De son côté, Nadine Morano a préféré insister sur la liberté des électeurs, lundi matin sur Europe 1 : "chacun est responsable. Nous ne sommes pas propriétaires des voix des électeurs (…) C’est aux électeurs de décider. Ils peuvent voter blanc, s’abstenir, ou voter le candidat socialiste. Appeler à voter, au niveau national, pour le PS, je dis non".

Radicaux et centristes, voix discordantes

Avant-même le premier tour des cantonales, Laurent Wauquiez et Nathalie Kosciuszko-Morizet avaient anticipé une débâcle de l’UMP et une poussée du FN, et imaginé qu’il faudrait appeler à voter à gauche. Mais la ministre de l’Ecologie avait vite été renvoyée dans ses cordes par son camp.

Rebelote dès dimanche soir, sur Europe 1, lorsque Valérie Pécresse a évoqué un soutien aux candidats PS. "Moi, je considère que le PS, ça n'est pas mes idées, mais le FN ça n'est pas mes valeurs", a-t-elle assuré. "Si je me retrouve dans une situation avec un canton où il y a un candidat du FN face à un candidat de gauche modérée, je prends mes responsabilités et je fais battre le candidat du FN", a poursuivi la ministre de l'Enseignement supérieur.

Un avis partagé par les radicaux, qui dès dimanche soir appelaient à "faire barrage au Front national", à travers la voix de Jean-Louis Borloo. Laurent Hénart a précisé son point de vue sur Europe 1. "Pour faire barrage au FN, il faut voter pour le candidat qui est le mieux placé ou le seul placé pour lui faire barrage, qu’il soit UMP, Vert, centriste ou socialiste peu importe. Il faut qu’on ait ensemble ce sursaut", a-t-il demandé.

Au Nouveau Centre, on appelle aussi au front républicain. "Jean-Christophe Lagarde, son président exécutif, a appelé lundi tous les électeurs "attachés aux valeurs de la République" à voter pour "le candidat démocrate restant en lice" dans les duels de deuxième tour face au FN aux cantonales.

Copé et bientôt Fillon obligé de préciser

Accusé d’"irresponsabilité" par les ténors socialistes, et contredit dans ses troupes, Jean-François Copé a été forcé de rectifier le tir lundi matin, et de préciser ses consignes. Il a affirmé n'avoir jamais "interdit de voter pour le PS", insistant sur la "liberté de choix" des électeurs de droite.

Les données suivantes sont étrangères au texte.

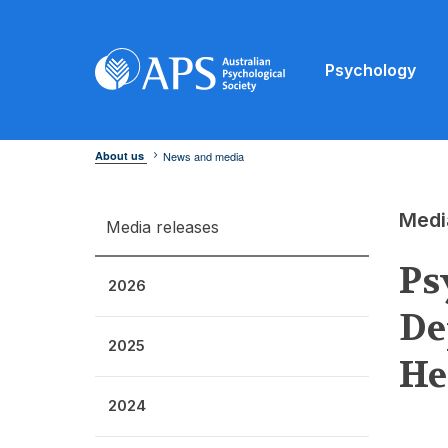
Psychology
About us
News and media
Medi
Media releases
Ps
2026
De
2025
He
2024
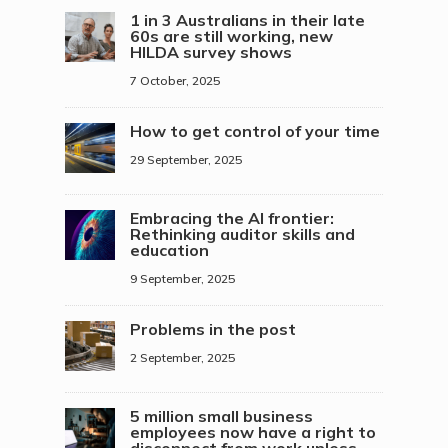
1 in 3 Australians in their late
60s are still working, new
HILDA survey shows
7 October, 2025
How to get control of your time
29 September, 2025
Embracing the AI frontier:
Rethinking auditor skills and
education
9 September, 2025
Problems in the post
2 September, 2025
5 million small business
employees now have a right to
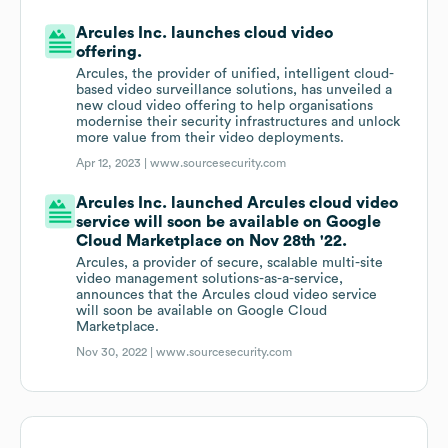
Arcules Inc. launches cloud video
offering.
Arcules, the provider of unified, intelligent cloud-
based video surveillance solutions, has unveiled a
new cloud video offering to help organisations
modernise their security infrastructures and unlock
more value from their video deployments.
Apr 12, 2023 |
www.sourcesecurity.com
Arcules Inc. launched Arcules cloud video
service will soon be available on Google
Cloud Marketplace on Nov 28th '22.
Arcules, a provider of secure, scalable multi-site
video management solutions-as-a-service,
announces that the Arcules cloud video service
will soon be available on Google Cloud
Marketplace.
Nov 30, 2022 |
www.sourcesecurity.com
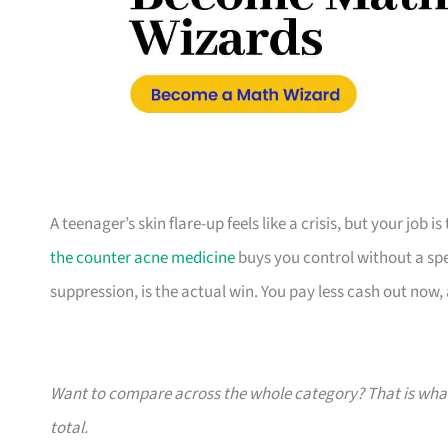
A teenager’s skin flare-up feels like a crisis, but your job 
the counter acne medicine
buys you control without a speci
suppression, is the actual win. You pay less cash out now, a
Want to compare across the whole category? That is wh
total.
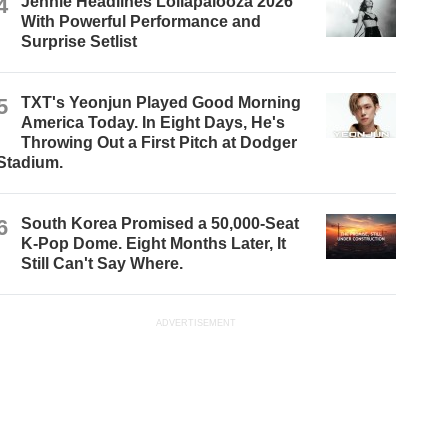
4
Jennie Headlines Lollapalooza 2026
With Powerful Performance and
Surprise Setlist
5
TXT's Yeonjun Played Good Morning
America Today. In Eight Days, He's
Throwing Out a First Pitch at Dodger
Stadium.
6
South Korea Promised a 50,000-Seat
K-Pop Dome. Eight Months Later, It
Still Can't Say Where.
ADVERTISEMENT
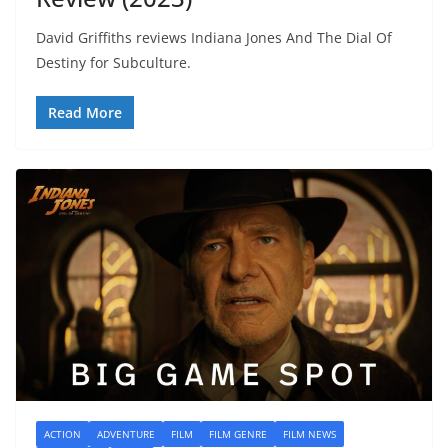
David Griffiths reviews Indiana Jones And The Dial Of
Destiny for Subculture.
Read More
ACTION
ADVENTURE
FILM
FILM GENRE
FILM NEWS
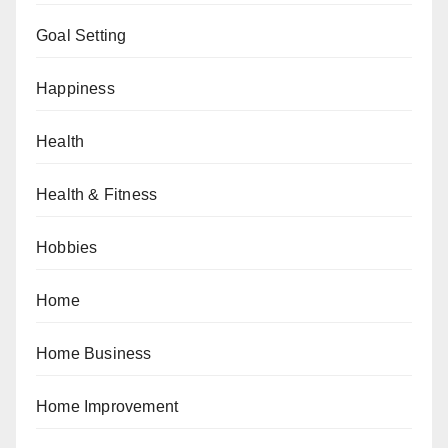
Goal Setting
Happiness
Health
Health & Fitness
Hobbies
Home
Home Business
Home Improvement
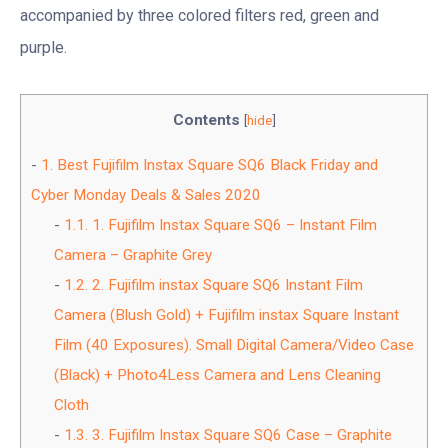
accompanied by three colored filters red, green and
purple.
Contents
[
hide
]
1.
Best Fujifilm Instax Square SQ6 Black Friday and
Cyber Monday Deals & Sales 2020
1.1.
1. Fujifilm Instax Square SQ6 – Instant Film
Camera – Graphite Grey
1.2.
2. Fujifilm instax Square SQ6 Instant Film
Camera (Blush Gold) + Fujifilm instax Square Instant
Film (40 Exposures). Small Digital Camera/Video Case
(Black) + Photo4Less Camera and Lens Cleaning
Cloth
1.3.
3. Fujifilm Instax Square SQ6 Case – Graphite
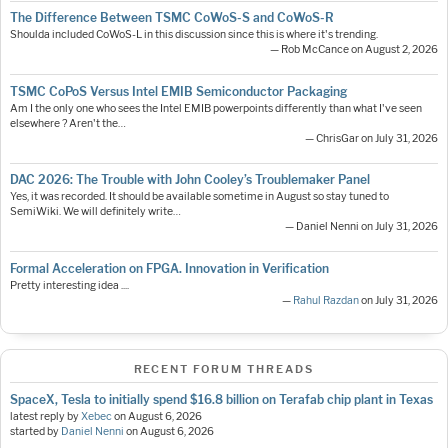
The Difference Between TSMC CoWoS-S and CoWoS-R
Shoulda included CoWoS-L in this discussion since this is where it's trending.
— Rob McCance on August 2, 2026
TSMC CoPoS Versus Intel EMIB Semiconductor Packaging
Am I the only one who sees the Intel EMIB powerpoints differently than what I've seen
elsewhere ? Aren't the…
— ChrisGar on July 31, 2026
DAC 2026: The Trouble with John Cooley’s Troublemaker Panel
Yes, it was recorded. It should be available sometime in August so stay tuned to
SemiWiki. We will definitely write…
— Daniel Nenni on July 31, 2026
Formal Acceleration on FPGA. Innovation in Verification
Pretty interesting idea ....
—
Rahul Razdan
on July 31, 2026
RECENT FORUM THREADS
SpaceX, Tesla to initially spend $16.8 billion on Terafab chip plant in Texas
latest reply by
Xebec
on
August 6, 2026
started by
Daniel Nenni
on
August 6, 2026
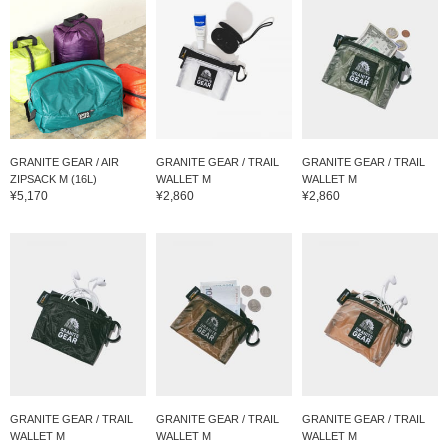
GRANITE GEAR / AIR
GRANITE GEAR / TRAIL
GRANITE GEAR / TRAIL
ZIPSACK M (16L)
WALLET M
WALLET M
¥5,170
¥2,860
¥2,860
GRANITE GEAR / TRAIL
GRANITE GEAR / TRAIL
GRANITE GEAR / TRAIL
WALLET M
WALLET M
WALLET M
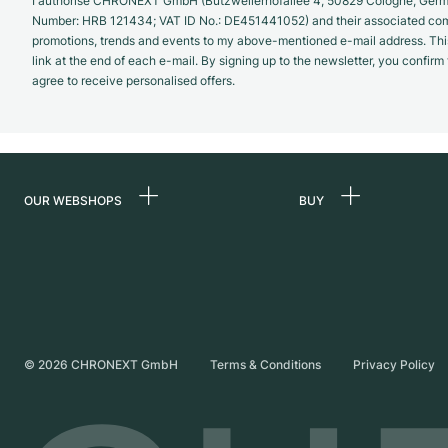
I authorise CHRONEXT GmbH (Butzweilerhofallee 4, 50829 Cologne, German
Number: HRB 121434; VAT ID No.: DE451441052) and their associated com
promotions, trends and events to my above-mentioned e-mail address. Thi
link at the end of each e-mail. By signing up to the newsletter, you confir
agree to receive personalised offers.
OUR WEBSHOPS
BUY
Germany
All luxury watches
Netherlands
Certified Pre-Owne
Austria
Vintage Watches
Switzerland
Independent Brand
©
2026
CHRONEXT GmbH
Terms & Conditions
Privacy Policy
France
Italy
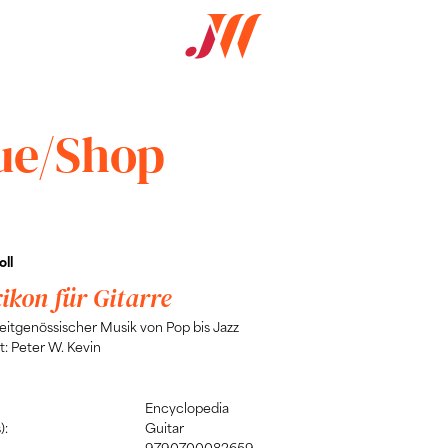
ue/Shop
ll
xikon für Gitarre
zeitgenössischer Musik von Pop bis Jazz
: Peter W. Kevin
Encyclopedia
):
Guitar
9790700082659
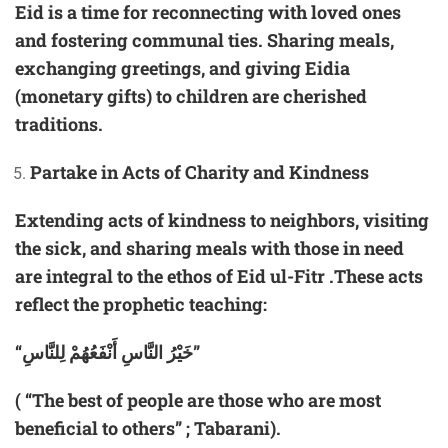
Eid is a time for reconnecting with loved ones
and fostering communal ties. Sharing meals,
exchanging greetings, and giving Eidia
(monetary gifts) to children are cherished
traditions.
Partake in Acts of Charity and Kindness
Extending acts of kindness to neighbors, visiting
the sick, and sharing meals with those in need
are integral to the ethos of Eid ul-Fitr .These acts
reflect the prophetic teaching:
“خَيْرُ النَّاسِ أَنْفَعُهُمْ لِلنَّاسِ”
( “The best of people are those who are most
beneficial to others” ; Tabarani).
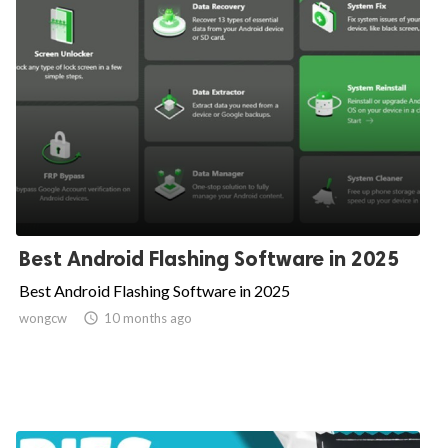
Best Android Flashing Software in 2025
Best Android Flashing Software in 2025
wongcw

10 months ago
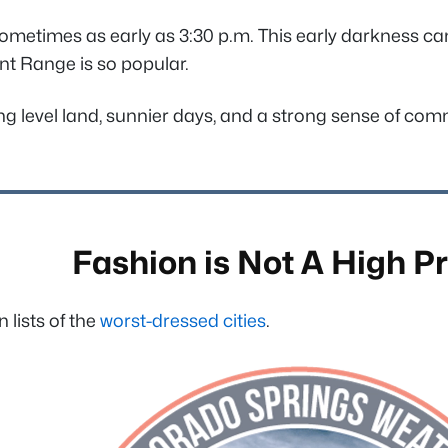
sometimes as early as 3:30 p.m. This early darkness can
ront Range is so popular.
ying level land, sunnier days, and a strong sense of c
Fashion is Not A High Pr
lists of the
worst-dressed cities
.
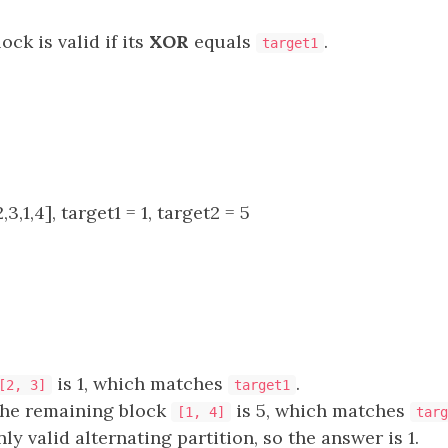
ock is valid if its
XOR
equals
.
target1
3,1,4], target1 = 1, target2 = 5
is 1, which matches
.
[2, 3]
target1
the remaining block
is 5, which matches
[1, 4]
targ
nly valid alternating partition, so the answer is 1.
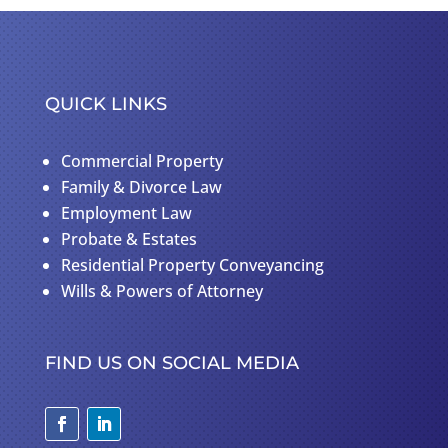
QUICK LINKS
Commercial Property
Family & Divorce Law
Employment Law
Probate & Estates
Residential Property Conveyancing
Wills & Powers of Attorney
FIND US ON SOCIAL MEDIA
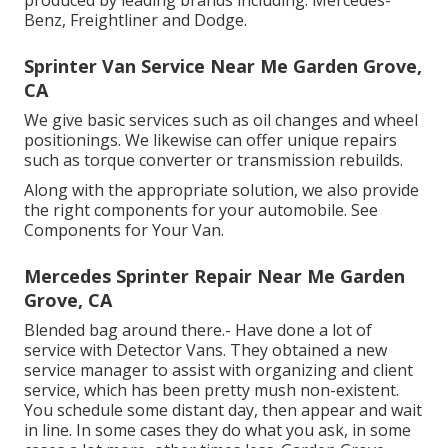
produced by leading brands including: Mercedes-
Benz, Freightliner and Dodge.
Sprinter Van Service Near Me Garden Grove,
CA
We give basic services such as oil changes and wheel
positionings. We likewise can offer unique repairs
such as torque converter or transmission rebuilds.
Along with the appropriate solution, we also provide
the right components for your automobile. See
Components for Your Van.
Mercedes Sprinter Repair Near Me Garden
Grove, CA
Blended bag around there.- Have done a lot of
service with Detector Vans. They obtained a new
service manager to assist with organizing and client
service, which has been pretty mush non-existent.
You schedule some distant day, then appear and wait
in line. In some cases they do what you ask, in some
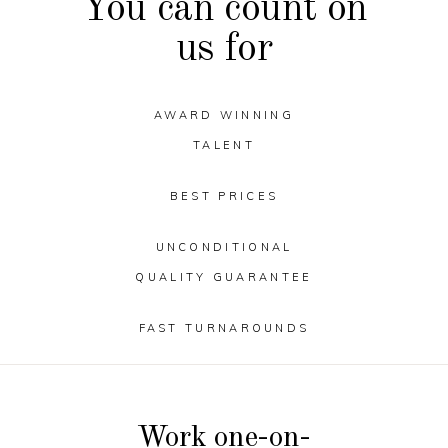
You can count on
us for
AWARD WINNING
TALENT
BEST PRICES
UNCONDITIONAL
QUALITY GUARANTEE
FAST TURNAROUNDS
Work one-on-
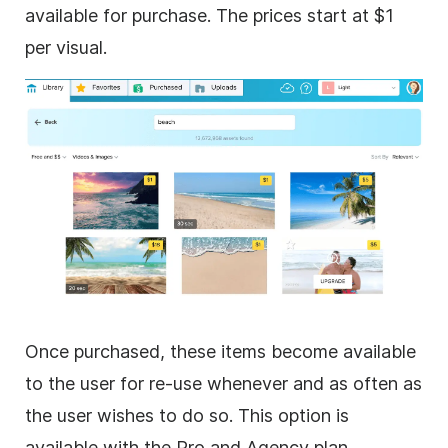
available for purchase. The prices start at $1
per visual.
Once purchased, these items become available
to the user for re-use whenever and as often as
the user wishes to do so. This option is
available with the Pro and Agency plan.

"Nous ne voterons jamais pour le Front national", a-t-il répété au micro de RTL. "De la même manière, pas question de préconiser un vote pour un front républicain car c'est un vote pour le PS", a-t-il dit. "La gauche et la droite, ce n'est pas pareil (...). Je ne vois pas pourquoi on appellerait à voter de façon systématique pour le PS", a-t-il insisté.

Pourtant, l'UMP risque bien d'avoir besoin des voix socialistes pour battre le FN dans plusieurs cantons, y compris dans le département de Jean-François Copé. Mais pas question de soutenir le point de vue de Valérie Pécresse. "Elle a dit cela à titre personnel", a-t-il commenté. Englué dans cette stratégie du "ni, ni", l'UMP et le gouvernement devraient clarifier leur position, notamment par la voix de François Fillon qui devrait rappeler les valeurs de la droite parlementaire.